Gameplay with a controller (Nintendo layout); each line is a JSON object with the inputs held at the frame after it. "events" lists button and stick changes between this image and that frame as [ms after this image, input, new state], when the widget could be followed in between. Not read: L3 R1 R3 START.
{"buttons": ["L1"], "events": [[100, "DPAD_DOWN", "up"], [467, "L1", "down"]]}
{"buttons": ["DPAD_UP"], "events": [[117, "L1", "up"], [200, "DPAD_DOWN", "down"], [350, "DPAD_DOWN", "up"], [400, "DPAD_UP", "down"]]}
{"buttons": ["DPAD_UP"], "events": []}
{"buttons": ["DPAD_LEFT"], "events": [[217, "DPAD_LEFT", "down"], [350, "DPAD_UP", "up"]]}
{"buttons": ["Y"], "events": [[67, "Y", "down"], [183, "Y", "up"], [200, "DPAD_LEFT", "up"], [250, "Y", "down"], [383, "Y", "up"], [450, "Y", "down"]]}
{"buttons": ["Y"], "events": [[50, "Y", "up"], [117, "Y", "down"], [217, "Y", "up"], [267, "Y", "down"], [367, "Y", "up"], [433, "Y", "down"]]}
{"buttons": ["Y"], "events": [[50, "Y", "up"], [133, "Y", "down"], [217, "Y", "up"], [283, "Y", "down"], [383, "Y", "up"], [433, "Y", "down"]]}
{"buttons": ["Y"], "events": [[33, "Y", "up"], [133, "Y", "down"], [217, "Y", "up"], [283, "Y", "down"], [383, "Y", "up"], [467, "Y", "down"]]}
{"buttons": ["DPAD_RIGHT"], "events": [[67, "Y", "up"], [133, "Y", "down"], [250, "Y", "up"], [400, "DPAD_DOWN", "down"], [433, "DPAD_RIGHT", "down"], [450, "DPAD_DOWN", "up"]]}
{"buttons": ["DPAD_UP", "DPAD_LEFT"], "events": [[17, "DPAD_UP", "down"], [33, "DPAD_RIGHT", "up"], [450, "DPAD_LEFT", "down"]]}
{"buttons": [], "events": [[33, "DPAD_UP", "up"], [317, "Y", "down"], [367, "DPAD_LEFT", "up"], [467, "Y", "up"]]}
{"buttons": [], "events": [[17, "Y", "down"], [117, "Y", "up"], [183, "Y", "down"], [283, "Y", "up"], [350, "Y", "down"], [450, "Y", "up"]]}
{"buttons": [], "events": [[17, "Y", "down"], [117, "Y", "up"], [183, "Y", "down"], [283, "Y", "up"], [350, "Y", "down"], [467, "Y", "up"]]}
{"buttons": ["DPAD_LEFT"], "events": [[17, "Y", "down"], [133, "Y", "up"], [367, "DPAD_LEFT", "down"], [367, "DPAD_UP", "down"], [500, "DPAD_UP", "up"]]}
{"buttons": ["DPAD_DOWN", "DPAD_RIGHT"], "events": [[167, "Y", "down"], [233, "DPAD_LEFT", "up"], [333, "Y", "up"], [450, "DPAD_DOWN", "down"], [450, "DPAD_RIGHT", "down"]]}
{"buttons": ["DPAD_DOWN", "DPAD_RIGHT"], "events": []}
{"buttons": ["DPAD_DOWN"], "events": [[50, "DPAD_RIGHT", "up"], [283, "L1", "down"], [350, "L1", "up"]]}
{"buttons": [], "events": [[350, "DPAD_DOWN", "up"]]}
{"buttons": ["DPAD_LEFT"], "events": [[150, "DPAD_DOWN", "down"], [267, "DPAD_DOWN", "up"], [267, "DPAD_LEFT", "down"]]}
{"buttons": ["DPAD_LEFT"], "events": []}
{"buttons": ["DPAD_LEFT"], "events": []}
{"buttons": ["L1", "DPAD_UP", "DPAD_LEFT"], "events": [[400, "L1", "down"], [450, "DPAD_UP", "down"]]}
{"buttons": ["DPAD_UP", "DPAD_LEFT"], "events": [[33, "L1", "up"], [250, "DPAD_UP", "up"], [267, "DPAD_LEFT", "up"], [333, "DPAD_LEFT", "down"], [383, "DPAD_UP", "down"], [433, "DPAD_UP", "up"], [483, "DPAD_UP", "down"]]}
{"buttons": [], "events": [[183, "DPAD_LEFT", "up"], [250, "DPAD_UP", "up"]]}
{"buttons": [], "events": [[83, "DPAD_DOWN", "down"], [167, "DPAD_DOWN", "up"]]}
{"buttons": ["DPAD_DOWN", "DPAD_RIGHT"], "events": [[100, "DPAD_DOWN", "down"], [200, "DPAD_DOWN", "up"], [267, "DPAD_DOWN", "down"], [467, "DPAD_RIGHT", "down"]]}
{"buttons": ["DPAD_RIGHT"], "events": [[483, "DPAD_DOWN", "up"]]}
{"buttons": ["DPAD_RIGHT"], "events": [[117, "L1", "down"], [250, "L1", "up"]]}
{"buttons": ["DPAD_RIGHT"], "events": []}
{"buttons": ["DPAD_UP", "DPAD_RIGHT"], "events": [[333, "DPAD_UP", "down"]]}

WORK ITEM: Copy every record verbatim.

OUTPUT OF THE EXERCISE:
Gameplay with a controller (Nintendo layout); each line is a JSON object with the inputs held at the frame after it. "events" lists button and stick changes between this image and that frame as [ms after this image, input, new state], when the widget could be followed in between. Not read: L3 R1 R3 START.
{"buttons": ["L1"], "events": [[100, "DPAD_DOWN", "up"], [467, "L1", "down"]]}
{"buttons": ["DPAD_UP"], "events": [[117, "L1", "up"], [200, "DPAD_DOWN", "down"], [350, "DPAD_DOWN", "up"], [400, "DPAD_UP", "down"]]}
{"buttons": ["DPAD_UP"], "events": []}
{"buttons": ["DPAD_LEFT"], "events": [[217, "DPAD_LEFT", "down"], [350, "DPAD_UP", "up"]]}
{"buttons": ["Y"], "events": [[67, "Y", "down"], [183, "Y", "up"], [200, "DPAD_LEFT", "up"], [250, "Y", "down"], [383, "Y", "up"], [450, "Y", "down"]]}
{"buttons": ["Y"], "events": [[50, "Y", "up"], [117, "Y", "down"], [217, "Y", "up"], [267, "Y", "down"], [367, "Y", "up"], [433, "Y", "down"]]}
{"buttons": ["Y"], "events": [[50, "Y", "up"], [133, "Y", "down"], [217, "Y", "up"], [283, "Y", "down"], [383, "Y", "up"], [433, "Y", "down"]]}
{"buttons": ["Y"], "events": [[33, "Y", "up"], [133, "Y", "down"], [217, "Y", "up"], [283, "Y", "down"], [383, "Y", "up"], [467, "Y", "down"]]}
{"buttons": ["DPAD_RIGHT"], "events": [[67, "Y", "up"], [133, "Y", "down"], [250, "Y", "up"], [400, "DPAD_DOWN", "down"], [433, "DPAD_RIGHT", "down"], [450, "DPAD_DOWN", "up"]]}
{"buttons": ["DPAD_UP", "DPAD_LEFT"], "events": [[17, "DPAD_UP", "down"], [33, "DPAD_RIGHT", "up"], [450, "DPAD_LEFT", "down"]]}
{"buttons": [], "events": [[33, "DPAD_UP", "up"], [317, "Y", "down"], [367, "DPAD_LEFT", "up"], [467, "Y", "up"]]}
{"buttons": [], "events": [[17, "Y", "down"], [117, "Y", "up"], [183, "Y", "down"], [283, "Y", "up"], [350, "Y", "down"], [450, "Y", "up"]]}
{"buttons": [], "events": [[17, "Y", "down"], [117, "Y", "up"], [183, "Y", "down"], [283, "Y", "up"], [350, "Y", "down"], [467, "Y", "up"]]}
{"buttons": ["DPAD_LEFT"], "events": [[17, "Y", "down"], [133, "Y", "up"], [367, "DPAD_LEFT", "down"], [367, "DPAD_UP", "down"], [500, "DPAD_UP", "up"]]}
{"buttons": ["DPAD_DOWN", "DPAD_RIGHT"], "events": [[167, "Y", "down"], [233, "DPAD_LEFT", "up"], [333, "Y", "up"], [450, "DPAD_DOWN", "down"], [450, "DPAD_RIGHT", "down"]]}
{"buttons": ["DPAD_DOWN", "DPAD_RIGHT"], "events": []}
{"buttons": ["DPAD_DOWN"], "events": [[50, "DPAD_RIGHT", "up"], [283, "L1", "down"], [350, "L1", "up"]]}
{"buttons": [], "events": [[350, "DPAD_DOWN", "up"]]}
{"buttons": ["DPAD_LEFT"], "events": [[150, "DPAD_DOWN", "down"], [267, "DPAD_DOWN", "up"], [267, "DPAD_LEFT", "down"]]}
{"buttons": ["DPAD_LEFT"], "events": []}
{"buttons": ["DPAD_LEFT"], "events": []}
{"buttons": ["L1", "DPAD_UP", "DPAD_LEFT"], "events": [[400, "L1", "down"], [450, "DPAD_UP", "down"]]}
{"buttons": ["DPAD_UP", "DPAD_LEFT"], "events": [[33, "L1", "up"], [250, "DPAD_UP", "up"], [267, "DPAD_LEFT", "up"], [333, "DPAD_LEFT", "down"], [383, "DPAD_UP", "down"], [433, "DPAD_UP", "up"], [483, "DPAD_UP", "down"]]}
{"buttons": [], "events": [[183, "DPAD_LEFT", "up"], [250, "DPAD_UP", "up"]]}
{"buttons": [], "events": [[83, "DPAD_DOWN", "down"], [167, "DPAD_DOWN", "up"]]}
{"buttons": ["DPAD_DOWN", "DPAD_RIGHT"], "events": [[100, "DPAD_DOWN", "down"], [200, "DPAD_DOWN", "up"], [267, "DPAD_DOWN", "down"], [467, "DPAD_RIGHT", "down"]]}
{"buttons": ["DPAD_RIGHT"], "events": [[483, "DPAD_DOWN", "up"]]}
{"buttons": ["DPAD_RIGHT"], "events": [[117, "L1", "down"], [250, "L1", "up"]]}
{"buttons": ["DPAD_RIGHT"], "events": []}
{"buttons": ["DPAD_UP", "DPAD_RIGHT"], "events": [[333, "DPAD_UP", "down"]]}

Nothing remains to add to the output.